D’un point de vue syndical, nous pouvons, à l’instar de la CSI, nous féliciter que le programme de travail pour une transition juste, adopté lors de cette Cop, fasse référence aux droits du travail et à la protection sociale, et reconnaisse les actions que les syndicats du monde entier mènent sans relâche pour faire face au changement climatique. La référence à la protection sociale dans l’accord sur l’adaptation est également un point positif. Néanmoins, l’absence de référence aux travailleurs et à leurs syndicats dans le bilan mondial est une omission de taille qui révèle l’ampleur du travail encore à accomplir pour nous inclure dans les années à venir. Bien des pays s’opposent à toute référence aux syndicats dans le bilan global et d’autres textes. Nous pouvons également déplorer le manque de volonté générale de faire intégralement participer les syndicats à la transition hors des énergies fossiles et à d’autres aspects essentiels de l’action climatique. De très nombreux négociateurs sur le climat ne comprennent toujours pas la nécessité de la justice sociale pour assurer le soutien sociétal nécessaire afin de relever le défi gigantesque de la limitation du changement climatique.

Un fonds pour les pertes et les préjudices

La création du Fonds pour les pertes et les préjudices constitue une étape positive, franchie lors de cette Cop. Des efforts doivent être consentis pour veiller à ce qu’il soit doté de moyens financiers en suffisance et puisse soutenir les pays moins riches afin qu’ils investissent dans des projets d’atténuation qui réduiront les effets du réchauffement climatique et répareront les dommages déjà causés aux vies, aux moyens de subsistance, aux infrastructures et à la biosphère.

Europe, leader climatique?

Dans ces négociations climatiques, l’Europe prétend vouloir rester leader en matière d’action climatique.
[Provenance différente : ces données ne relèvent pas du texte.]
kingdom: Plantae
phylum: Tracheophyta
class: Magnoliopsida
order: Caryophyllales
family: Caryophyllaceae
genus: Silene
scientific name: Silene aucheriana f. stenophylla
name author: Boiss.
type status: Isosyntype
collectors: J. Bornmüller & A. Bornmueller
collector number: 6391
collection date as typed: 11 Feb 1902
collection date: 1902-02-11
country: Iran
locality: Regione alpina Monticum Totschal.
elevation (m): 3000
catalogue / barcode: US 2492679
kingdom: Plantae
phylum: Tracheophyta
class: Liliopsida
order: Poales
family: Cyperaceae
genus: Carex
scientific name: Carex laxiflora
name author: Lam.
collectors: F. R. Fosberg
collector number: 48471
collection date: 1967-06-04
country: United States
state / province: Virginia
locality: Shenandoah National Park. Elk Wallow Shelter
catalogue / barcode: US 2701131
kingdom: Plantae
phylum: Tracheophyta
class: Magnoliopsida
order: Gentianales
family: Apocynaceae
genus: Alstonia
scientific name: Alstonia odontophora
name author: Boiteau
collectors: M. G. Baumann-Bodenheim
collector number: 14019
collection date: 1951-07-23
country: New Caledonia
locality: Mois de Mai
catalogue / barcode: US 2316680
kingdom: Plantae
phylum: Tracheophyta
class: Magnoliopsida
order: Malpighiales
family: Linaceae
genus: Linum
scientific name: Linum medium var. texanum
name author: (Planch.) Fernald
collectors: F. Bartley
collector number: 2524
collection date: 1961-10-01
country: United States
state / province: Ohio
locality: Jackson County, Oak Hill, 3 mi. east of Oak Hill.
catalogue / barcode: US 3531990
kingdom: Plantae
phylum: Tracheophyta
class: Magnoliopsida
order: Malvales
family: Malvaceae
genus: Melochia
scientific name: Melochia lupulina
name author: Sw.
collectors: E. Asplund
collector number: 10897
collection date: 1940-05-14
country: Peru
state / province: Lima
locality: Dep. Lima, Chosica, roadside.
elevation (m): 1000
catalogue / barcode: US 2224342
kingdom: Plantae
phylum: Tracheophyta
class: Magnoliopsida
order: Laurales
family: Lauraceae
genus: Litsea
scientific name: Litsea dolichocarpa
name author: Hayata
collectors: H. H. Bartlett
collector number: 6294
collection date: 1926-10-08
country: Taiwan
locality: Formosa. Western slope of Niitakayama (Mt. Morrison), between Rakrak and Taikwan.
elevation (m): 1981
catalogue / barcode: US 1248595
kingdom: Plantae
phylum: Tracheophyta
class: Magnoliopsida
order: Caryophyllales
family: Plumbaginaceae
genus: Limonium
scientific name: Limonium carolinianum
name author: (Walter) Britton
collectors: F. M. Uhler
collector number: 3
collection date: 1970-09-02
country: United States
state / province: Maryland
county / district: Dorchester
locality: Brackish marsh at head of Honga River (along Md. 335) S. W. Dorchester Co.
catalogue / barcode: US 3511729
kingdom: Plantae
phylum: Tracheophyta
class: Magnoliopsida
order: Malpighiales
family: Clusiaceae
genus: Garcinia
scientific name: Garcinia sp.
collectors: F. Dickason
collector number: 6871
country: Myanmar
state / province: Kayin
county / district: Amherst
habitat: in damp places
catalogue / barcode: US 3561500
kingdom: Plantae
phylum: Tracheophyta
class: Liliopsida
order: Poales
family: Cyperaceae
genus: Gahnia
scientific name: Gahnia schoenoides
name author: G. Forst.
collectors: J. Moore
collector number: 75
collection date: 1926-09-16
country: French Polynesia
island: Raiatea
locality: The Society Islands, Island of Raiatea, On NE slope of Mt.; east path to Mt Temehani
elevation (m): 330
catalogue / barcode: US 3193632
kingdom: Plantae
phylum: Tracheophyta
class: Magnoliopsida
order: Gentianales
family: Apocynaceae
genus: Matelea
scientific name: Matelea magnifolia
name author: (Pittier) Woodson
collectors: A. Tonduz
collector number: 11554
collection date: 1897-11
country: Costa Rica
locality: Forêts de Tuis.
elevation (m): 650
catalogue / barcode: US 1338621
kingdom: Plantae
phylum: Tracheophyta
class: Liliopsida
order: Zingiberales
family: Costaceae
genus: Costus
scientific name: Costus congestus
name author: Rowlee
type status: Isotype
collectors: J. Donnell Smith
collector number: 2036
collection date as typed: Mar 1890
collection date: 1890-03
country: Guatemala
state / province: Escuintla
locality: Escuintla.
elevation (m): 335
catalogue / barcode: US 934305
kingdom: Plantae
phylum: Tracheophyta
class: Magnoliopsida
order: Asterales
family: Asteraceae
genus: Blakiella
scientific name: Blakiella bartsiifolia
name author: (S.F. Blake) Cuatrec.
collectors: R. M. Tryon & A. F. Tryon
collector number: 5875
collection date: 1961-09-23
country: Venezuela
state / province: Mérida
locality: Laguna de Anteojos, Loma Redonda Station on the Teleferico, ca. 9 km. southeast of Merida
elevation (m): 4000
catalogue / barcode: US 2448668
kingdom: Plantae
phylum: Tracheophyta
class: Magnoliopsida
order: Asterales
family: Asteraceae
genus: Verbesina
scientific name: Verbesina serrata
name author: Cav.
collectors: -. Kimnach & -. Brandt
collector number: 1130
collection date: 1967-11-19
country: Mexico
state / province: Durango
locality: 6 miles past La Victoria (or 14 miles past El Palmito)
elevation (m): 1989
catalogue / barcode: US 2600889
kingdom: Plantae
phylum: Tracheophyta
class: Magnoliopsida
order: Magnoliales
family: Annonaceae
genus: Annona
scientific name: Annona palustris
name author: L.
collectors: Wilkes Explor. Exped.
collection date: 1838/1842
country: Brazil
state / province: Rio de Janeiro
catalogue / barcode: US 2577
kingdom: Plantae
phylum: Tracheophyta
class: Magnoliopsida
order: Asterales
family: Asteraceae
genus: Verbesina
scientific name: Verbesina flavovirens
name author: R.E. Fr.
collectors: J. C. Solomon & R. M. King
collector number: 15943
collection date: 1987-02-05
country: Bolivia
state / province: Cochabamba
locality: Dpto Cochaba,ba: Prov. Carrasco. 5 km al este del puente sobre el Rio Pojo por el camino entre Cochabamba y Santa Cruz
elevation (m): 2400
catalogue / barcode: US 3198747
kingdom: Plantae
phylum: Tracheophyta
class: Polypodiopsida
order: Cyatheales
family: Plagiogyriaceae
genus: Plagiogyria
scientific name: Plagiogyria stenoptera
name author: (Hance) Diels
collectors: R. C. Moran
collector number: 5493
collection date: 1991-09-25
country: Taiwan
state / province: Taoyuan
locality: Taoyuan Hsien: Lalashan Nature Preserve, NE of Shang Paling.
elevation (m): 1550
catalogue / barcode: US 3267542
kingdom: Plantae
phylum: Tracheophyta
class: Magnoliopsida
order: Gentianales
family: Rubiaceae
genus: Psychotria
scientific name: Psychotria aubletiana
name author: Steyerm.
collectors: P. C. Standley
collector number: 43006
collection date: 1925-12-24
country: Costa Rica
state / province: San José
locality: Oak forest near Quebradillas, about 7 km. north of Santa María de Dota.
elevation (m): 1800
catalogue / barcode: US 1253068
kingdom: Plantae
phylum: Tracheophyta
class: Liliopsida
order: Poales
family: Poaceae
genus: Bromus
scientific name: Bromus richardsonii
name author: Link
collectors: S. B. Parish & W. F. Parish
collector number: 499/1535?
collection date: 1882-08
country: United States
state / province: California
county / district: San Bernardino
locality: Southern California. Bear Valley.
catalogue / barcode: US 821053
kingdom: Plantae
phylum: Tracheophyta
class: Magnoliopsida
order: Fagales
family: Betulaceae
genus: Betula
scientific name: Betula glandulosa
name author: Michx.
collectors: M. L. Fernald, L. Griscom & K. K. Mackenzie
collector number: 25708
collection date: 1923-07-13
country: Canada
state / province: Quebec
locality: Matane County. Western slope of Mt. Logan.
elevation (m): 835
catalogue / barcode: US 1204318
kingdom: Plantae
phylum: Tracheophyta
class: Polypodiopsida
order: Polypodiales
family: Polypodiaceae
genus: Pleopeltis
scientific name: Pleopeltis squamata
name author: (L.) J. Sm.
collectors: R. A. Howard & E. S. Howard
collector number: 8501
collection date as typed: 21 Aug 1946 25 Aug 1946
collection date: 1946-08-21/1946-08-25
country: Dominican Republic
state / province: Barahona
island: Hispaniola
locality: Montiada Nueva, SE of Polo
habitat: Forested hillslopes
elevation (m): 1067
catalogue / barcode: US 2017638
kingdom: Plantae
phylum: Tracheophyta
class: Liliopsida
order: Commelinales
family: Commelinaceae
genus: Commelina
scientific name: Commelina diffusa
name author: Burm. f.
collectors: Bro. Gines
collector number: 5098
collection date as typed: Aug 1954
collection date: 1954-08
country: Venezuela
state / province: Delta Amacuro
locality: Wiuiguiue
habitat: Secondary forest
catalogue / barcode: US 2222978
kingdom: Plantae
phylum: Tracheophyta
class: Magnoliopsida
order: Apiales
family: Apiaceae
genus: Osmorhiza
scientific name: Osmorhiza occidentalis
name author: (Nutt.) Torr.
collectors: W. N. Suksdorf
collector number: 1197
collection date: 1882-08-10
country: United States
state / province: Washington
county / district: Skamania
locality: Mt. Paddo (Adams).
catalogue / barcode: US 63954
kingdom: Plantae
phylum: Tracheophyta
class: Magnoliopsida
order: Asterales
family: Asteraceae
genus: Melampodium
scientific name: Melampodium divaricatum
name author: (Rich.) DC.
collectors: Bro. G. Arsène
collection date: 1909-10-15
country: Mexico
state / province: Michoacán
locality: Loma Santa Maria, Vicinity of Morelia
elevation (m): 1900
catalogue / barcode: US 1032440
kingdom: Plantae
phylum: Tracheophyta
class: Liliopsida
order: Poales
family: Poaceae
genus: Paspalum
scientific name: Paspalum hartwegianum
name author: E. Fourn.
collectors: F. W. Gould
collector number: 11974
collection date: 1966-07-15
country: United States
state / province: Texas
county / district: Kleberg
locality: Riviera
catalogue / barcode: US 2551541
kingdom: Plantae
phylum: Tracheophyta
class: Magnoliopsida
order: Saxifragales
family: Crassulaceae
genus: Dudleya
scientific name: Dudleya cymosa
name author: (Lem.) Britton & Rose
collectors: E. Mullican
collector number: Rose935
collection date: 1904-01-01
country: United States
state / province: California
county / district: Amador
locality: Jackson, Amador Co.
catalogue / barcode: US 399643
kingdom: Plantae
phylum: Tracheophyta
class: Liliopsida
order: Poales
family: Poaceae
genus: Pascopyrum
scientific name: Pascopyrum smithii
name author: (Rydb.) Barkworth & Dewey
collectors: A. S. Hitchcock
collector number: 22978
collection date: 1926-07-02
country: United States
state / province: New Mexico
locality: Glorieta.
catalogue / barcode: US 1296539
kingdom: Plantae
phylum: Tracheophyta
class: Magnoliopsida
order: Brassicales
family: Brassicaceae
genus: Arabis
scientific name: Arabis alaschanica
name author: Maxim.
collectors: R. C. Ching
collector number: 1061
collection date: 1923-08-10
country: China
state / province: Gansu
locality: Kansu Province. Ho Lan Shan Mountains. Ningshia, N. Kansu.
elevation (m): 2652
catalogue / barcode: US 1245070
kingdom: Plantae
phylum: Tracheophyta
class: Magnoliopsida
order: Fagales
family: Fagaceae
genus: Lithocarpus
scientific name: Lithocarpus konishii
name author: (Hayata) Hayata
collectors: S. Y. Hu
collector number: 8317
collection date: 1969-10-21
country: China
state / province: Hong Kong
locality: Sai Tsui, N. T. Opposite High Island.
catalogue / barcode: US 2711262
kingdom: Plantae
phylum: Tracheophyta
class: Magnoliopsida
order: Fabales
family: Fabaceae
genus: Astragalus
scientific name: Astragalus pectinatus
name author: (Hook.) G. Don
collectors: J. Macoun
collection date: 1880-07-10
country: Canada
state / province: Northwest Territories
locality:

Si tel était bien le cas, elle pourrait entre autres accélérer la sortie des énergies fossiles sur son territoire via notamment des plans concrets de transition juste avec garanties d’emplois pour véritablement «ne laisser personne de côté»; elle pourrait éradiquer la précarité énergétique (qui concerne plus de 50 millions de personnes en Europe); sortir du traité sur la Charte de l’énergie (ou «TCE») et annuler la dette publique des pays pauvres qu’elle détient afin qu’ils puissent dégager des moyens financiers pour leurs actions climatiques et leur politiques sociales.

Et la Belgique?

Quant à la Belgique, un des prochains enjeux de taille est la remise fin juin 2024 de son PNEC. Celui-ci devra montrer comment notre pays va se mettre sur la trajectoire d’un réchauffement limité à 1,5 degré au moyen de la transition juste.